Possible attacks on the U.S. food supply are a very real threat to livestock producers, according to Sen. Pat Roberts, R-Kan.

The ranking member of the Senate Agriculture Committee and former chairman of the Senate Intelligence Committee spoke at the 10th Annual Animal Agriculture Alliance summit. He said the recent death of Osama bin Laden should serve as a reminder that other terrorists still exist.

"One very real threat is a possible attack on our food supply," he said. "Everyone agrees that it’s not a matter of if, but when."

Roberts said keeping government agencies focused on sharing threats has been a priority and will continue to be one. His comments fit into the theme of the alliance’s conference, "United We Eat: Securing Animal Agriculture’s Future." The summit brings together industry leaders from across the country to discuss challenges and opportunities in food production.

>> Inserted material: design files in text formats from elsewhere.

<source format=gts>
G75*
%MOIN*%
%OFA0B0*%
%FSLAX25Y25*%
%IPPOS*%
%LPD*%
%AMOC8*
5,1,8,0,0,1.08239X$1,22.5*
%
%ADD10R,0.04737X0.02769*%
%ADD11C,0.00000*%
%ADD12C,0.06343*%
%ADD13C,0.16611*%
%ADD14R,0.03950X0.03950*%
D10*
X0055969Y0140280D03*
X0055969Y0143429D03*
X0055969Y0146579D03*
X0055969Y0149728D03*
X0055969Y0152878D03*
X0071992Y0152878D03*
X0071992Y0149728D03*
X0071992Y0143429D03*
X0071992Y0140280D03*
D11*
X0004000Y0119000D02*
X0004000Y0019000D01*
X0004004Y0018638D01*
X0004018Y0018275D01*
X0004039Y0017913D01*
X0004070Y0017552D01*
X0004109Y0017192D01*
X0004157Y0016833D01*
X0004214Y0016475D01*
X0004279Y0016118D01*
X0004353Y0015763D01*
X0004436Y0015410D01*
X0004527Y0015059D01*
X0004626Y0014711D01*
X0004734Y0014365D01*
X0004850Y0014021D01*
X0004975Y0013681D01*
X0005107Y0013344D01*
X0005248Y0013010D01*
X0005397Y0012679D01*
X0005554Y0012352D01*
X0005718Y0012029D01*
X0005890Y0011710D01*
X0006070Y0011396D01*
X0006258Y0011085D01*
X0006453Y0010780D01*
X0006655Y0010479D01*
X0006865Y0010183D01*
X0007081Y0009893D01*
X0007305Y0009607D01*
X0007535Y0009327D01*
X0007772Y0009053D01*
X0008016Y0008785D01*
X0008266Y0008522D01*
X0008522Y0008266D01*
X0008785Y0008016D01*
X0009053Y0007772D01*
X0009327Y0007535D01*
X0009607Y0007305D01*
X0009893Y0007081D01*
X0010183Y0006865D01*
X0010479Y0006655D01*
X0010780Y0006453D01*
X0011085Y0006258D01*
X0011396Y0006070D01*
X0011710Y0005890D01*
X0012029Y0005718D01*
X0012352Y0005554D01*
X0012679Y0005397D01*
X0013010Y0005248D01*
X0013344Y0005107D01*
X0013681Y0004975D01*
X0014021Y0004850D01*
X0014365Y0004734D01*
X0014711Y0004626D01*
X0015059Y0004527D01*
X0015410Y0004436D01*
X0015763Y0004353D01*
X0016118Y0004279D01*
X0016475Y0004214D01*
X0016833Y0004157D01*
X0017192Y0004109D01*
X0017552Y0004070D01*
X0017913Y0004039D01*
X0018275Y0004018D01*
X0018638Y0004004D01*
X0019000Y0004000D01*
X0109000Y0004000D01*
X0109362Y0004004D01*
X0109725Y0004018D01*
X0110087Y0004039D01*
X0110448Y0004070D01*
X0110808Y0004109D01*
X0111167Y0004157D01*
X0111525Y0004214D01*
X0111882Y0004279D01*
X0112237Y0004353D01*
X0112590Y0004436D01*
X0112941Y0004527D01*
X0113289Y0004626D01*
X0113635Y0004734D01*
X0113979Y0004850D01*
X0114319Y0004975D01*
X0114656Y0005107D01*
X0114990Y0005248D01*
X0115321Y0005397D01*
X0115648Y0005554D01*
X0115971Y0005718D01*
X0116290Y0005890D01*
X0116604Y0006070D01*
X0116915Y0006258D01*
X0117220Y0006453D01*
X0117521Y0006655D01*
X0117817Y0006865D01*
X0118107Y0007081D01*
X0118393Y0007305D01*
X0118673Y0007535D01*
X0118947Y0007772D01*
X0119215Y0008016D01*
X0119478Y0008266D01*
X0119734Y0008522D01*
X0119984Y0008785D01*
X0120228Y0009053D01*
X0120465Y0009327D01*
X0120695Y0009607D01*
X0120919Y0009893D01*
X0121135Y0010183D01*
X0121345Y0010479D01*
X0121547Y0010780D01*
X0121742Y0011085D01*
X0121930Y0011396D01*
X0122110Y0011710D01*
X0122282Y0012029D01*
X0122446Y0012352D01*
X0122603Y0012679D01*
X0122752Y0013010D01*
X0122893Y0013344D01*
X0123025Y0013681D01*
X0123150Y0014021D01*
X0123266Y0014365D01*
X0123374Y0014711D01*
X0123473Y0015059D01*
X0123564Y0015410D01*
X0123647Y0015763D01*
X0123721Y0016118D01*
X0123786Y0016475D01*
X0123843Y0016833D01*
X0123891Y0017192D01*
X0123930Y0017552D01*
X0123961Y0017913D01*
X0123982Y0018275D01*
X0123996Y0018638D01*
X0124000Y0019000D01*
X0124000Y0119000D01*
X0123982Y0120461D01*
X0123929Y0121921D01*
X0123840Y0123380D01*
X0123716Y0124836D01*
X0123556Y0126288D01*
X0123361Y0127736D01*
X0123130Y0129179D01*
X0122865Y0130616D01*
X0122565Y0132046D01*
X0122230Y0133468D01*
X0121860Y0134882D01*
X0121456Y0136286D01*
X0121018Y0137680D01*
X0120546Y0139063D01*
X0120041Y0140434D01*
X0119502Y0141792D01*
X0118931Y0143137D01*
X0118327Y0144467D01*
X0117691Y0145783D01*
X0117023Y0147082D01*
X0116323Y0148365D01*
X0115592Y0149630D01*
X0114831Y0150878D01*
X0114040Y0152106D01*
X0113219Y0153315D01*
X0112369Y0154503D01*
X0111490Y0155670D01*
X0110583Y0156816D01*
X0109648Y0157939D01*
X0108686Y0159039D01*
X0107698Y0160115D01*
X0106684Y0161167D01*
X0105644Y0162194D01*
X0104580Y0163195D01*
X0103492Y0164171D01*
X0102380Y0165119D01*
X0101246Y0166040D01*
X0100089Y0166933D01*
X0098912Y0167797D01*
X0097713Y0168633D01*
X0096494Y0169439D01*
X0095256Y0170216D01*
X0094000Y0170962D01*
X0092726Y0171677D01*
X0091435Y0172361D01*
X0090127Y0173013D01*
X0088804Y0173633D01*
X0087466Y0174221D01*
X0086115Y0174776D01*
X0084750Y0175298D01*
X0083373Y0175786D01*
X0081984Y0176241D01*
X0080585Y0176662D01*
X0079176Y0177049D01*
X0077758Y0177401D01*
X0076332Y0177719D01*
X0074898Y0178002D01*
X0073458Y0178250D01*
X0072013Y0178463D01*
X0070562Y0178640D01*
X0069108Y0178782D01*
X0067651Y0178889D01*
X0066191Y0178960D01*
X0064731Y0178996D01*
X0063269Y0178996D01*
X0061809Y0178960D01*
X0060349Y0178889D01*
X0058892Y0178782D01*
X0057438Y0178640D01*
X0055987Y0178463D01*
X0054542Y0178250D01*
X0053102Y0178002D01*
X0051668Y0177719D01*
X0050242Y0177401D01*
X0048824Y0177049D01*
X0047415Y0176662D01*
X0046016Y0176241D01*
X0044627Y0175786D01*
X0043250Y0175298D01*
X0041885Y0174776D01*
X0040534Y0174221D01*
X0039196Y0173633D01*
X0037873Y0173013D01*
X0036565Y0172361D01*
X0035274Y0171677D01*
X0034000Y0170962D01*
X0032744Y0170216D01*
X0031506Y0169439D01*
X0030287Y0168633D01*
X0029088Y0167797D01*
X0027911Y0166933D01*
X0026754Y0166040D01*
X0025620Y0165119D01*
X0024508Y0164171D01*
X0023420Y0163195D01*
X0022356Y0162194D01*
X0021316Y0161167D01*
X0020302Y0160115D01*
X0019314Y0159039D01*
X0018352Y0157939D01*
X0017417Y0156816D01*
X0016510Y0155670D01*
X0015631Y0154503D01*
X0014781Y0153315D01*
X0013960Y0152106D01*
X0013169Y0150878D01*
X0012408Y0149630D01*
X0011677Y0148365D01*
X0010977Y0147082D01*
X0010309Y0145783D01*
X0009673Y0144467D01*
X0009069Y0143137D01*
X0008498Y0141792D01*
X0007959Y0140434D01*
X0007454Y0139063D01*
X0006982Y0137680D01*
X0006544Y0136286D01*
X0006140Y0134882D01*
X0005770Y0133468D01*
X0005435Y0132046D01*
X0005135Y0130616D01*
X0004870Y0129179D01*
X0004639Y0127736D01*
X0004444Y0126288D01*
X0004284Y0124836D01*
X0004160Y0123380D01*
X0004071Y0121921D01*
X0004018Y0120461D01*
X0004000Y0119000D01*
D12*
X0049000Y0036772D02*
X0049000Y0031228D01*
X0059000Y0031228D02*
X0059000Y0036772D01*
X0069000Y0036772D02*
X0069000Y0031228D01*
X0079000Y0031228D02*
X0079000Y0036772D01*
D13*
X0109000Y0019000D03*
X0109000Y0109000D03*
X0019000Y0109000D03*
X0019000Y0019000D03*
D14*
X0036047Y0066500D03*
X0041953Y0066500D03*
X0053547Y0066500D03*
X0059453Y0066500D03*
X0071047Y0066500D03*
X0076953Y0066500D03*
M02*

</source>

Roberts was among more than a dozen speakers who talked about food security, challenges presented by animal rights activists, and how to improve animal agriculture’s image.

In addition to potential breaches in food security, Roberts said, one of the main issues farmers face is over-regulation by government. He said the U.S. Environmental Protection Agency "has been called the End of Production Agriculture agency."

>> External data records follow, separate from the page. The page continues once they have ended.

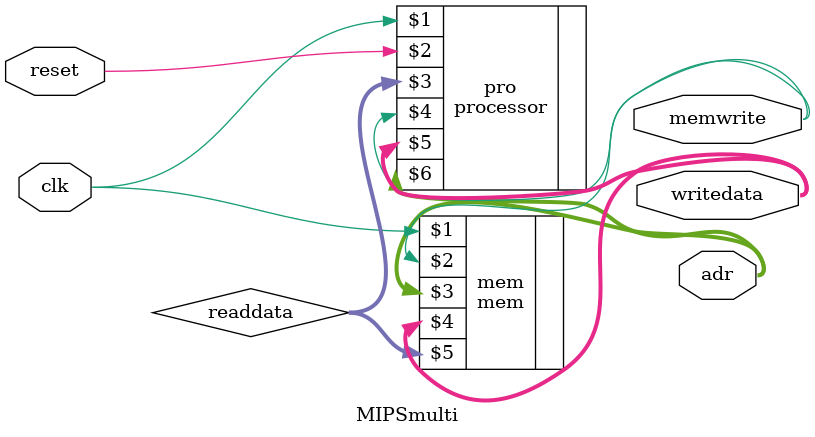
<source format=v>
module MIPSmulti(input clk, reset,
output [31:0] writedata, adr,
output memwrite);
wire [31:0] readdata;
// instantiate processor and memories
processor pro(clk, reset, readdata, memwrite, writedata, adr);
mem mem(clk, memwrite, adr, writedata, readdata);
endmodule 

</source>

Congress is "making real efforts to address over-regulation," he said. In January President Obama signed an executive order that would require federal agencies to design cost-effective, evidence-based regulations that are compatible with economic growth, job creation and competitiveness.

In February, Roberts introduced the Regulatory Responsibility for Our Economy Act, which he said would ensure that the president’s executive order is carried out. The senator said that farmers need all the help they can get, because as the world population increases, farmers are going to have to double their production.

"We should give producers the tools to get this done," Roberts said. "If we don’t, there will be 9.3 billion people in the world with serious problems."